Assignment
Write out the records as a numbered list, from their first line through the line containing "A /trunk/PeriodicTable-3.1-Data/LibPeriodicTable-3.1-Reputation", with blank lines left out.

Recorded data:
*** Block opens ***
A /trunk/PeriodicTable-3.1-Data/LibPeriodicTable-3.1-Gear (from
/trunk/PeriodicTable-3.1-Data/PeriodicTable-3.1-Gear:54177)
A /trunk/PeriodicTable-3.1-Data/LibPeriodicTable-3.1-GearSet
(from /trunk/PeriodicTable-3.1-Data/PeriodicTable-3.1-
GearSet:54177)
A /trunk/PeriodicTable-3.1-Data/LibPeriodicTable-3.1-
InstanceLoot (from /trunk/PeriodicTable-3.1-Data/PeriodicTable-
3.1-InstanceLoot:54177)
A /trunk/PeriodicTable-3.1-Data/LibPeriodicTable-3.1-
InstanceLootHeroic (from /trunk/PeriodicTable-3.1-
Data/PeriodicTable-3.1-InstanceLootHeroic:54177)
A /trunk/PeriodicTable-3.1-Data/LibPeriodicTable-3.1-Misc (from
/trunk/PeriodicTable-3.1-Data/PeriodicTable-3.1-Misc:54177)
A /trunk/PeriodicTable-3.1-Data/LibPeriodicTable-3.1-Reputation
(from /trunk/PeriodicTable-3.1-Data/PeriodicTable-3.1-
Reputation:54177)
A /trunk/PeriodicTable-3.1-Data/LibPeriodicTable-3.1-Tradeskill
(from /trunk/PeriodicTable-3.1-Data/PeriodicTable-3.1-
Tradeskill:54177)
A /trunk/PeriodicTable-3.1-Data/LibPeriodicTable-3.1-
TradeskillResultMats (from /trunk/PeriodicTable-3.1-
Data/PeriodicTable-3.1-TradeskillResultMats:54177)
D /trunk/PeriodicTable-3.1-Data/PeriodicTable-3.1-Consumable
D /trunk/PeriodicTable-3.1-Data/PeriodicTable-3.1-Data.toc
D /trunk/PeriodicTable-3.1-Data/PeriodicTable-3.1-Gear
*** Block closes ***
Answer to the problem
1. A /trunk/PeriodicTable-3.1-Data/LibPeriodicTable-3.1-Gear (from
2. /trunk/PeriodicTable-3.1-Data/PeriodicTable-3.1-Gear:54177)
3. A /trunk/PeriodicTable-3.1-Data/LibPeriodicTable-3.1-GearSet
4. (from /trunk/PeriodicTable-3.1-Data/PeriodicTable-3.1-
5. GearSet:54177)
6. A /trunk/PeriodicTable-3.1-Data/LibPeriodicTable-3.1-
7. InstanceLoot (from /trunk/PeriodicTable-3.1-Data/PeriodicTable-
8. 3.1-InstanceLoot:54177)
9. A /trunk/PeriodicTable-3.1-Data/LibPeriodicTable-3.1-
10. InstanceLootHeroic (from /trunk/PeriodicTable-3.1-
11. Data/PeriodicTable-3.1-InstanceLootHeroic:54177)
12. A /trunk/PeriodicTable-3.1-Data/LibPeriodicTable-3.1-Misc (from
13. /trunk/PeriodicTable-3.1-Data/PeriodicTable-3.1-Misc:54177)
14. A /trunk/PeriodicTable-3.1-Data/LibPeriodicTable-3.1-Reputation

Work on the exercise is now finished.